What happened at Harvard, and then happened at Oberlin, is now being completed at Davidson: The history of American higher education indicates that such sequences of events run one way only. So any school that has a distinctively Christian character and wishes to retain it had better take great care before “opening up” the institution to the previously excluded.

Yet Jacobs goes on to say that times have changed so much, and so quickly, for Christians, that Wheaton would do well to open itself to fellow travelers from Rome (and presumably Orthodoxy):

At this juncture in the history of Christianity in the West—when it is besieged in so many ways by so many opponents—I am not sure that a school like Wheaton can afford to go it alone much longer. Even if we could, would it be wise and charitable to do so?

Jacobs concludes that it would not. Read the whole thing. It serves as a model on how to think through things like the Hawkins case, no matter which side you come down on — this, much more than the “Yoicks! Bigotry!” caterwauling from progressive Evangelicals.

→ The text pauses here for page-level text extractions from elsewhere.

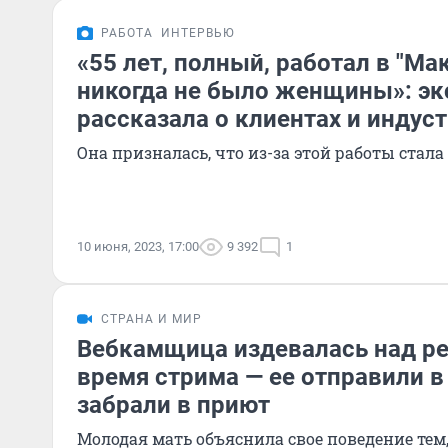
РАБОТА
ИНТЕРВЬЮ
«55 лет, полный, работал в "Ма
никогда не было женщины»: э
рассказала о клиентах и индуст
Она призналась, что из-за этой работы ста
10 июня, 2023, 17:00
9 392
1
СТРАНА И МИР
Вебкамщица издевалась над р
время стрима — ее отправили в
забрали в приют
Молодая мать объяснила свое поведение тем,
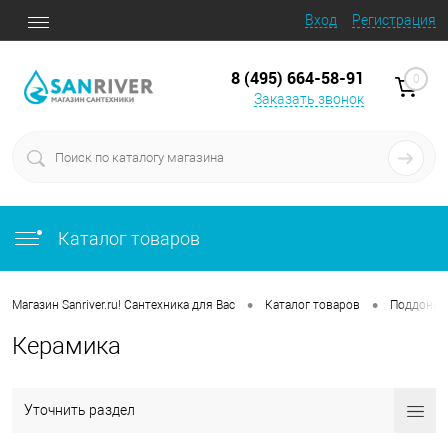
Вход
Регистрация
8 (495) 664-58-91
0
Заказать звонок
Каталог товаров
•
•
Магазин Sanriver.ru! Сантехника для Вас
Каталог товаров
Поддоны 
Керамика
Уточнить раздел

An Orthodox Jewish university that excluded Gentiles from its faculty has good reason for doing so, though the day may come when those reasons no longer outweigh other concerns. Similarly, it is by no means wrong for Al Azhar, the most prestigious university in the Islamic world, to restrict its faculty to believing Sunni Muslims (if it does so; I don’t know). Doctrine matters, and doctrinal identity matters. To recap: none of this means that Dr. Larycia Hawkins was treated fairly by Wheaton in this case. I am not in a position to say. But the issue of doctrine and doctrinal identity is not clear cut. It matters very much who we say God is.

One way or another, this is a very important moment for the future of American Evangelicalism.